Collected data
'''
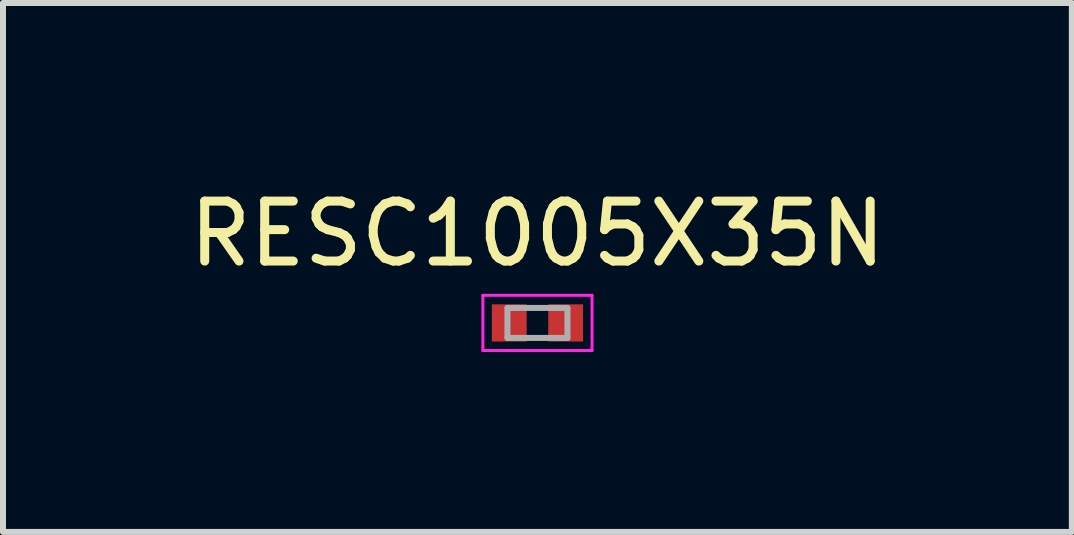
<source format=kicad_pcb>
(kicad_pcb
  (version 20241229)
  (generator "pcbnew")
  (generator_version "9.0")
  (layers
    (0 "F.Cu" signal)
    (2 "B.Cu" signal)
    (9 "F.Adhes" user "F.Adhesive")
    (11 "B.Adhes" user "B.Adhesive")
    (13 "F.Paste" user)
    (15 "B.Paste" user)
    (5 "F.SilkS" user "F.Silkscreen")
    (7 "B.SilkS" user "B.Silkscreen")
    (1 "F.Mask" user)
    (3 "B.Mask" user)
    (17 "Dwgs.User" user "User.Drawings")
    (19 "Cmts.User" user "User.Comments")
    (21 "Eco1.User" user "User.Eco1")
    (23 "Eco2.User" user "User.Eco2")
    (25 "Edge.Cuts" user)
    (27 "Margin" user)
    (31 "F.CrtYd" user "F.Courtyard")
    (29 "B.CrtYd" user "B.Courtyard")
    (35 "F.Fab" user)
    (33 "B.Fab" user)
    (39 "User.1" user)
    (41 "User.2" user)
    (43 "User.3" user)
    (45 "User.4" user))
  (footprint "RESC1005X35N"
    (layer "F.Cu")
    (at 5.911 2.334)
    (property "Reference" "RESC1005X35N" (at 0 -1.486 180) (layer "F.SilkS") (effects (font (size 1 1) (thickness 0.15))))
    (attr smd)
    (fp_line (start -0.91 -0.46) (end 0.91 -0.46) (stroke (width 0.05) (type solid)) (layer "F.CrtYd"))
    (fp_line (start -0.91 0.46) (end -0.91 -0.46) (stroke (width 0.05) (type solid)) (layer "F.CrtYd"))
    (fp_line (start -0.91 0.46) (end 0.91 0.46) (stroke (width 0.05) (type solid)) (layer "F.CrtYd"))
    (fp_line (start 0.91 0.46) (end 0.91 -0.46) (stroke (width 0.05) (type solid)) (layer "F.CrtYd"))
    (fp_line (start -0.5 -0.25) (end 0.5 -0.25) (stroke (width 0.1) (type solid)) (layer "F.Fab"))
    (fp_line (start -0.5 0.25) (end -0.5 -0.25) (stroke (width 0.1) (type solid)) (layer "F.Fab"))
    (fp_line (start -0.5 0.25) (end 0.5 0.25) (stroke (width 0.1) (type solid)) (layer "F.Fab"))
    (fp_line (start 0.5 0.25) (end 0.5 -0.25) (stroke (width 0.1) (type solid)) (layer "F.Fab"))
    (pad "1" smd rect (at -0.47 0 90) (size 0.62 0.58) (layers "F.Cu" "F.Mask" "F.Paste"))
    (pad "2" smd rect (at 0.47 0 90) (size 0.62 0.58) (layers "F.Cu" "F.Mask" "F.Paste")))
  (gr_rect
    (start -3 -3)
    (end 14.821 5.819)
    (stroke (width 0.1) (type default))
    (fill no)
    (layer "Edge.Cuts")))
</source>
'''
__WHAT IS EXPECTED__
Each line of the data above that contains "Courtyard" counts once; report the total alone.

__RESULT OF THE TASK__
2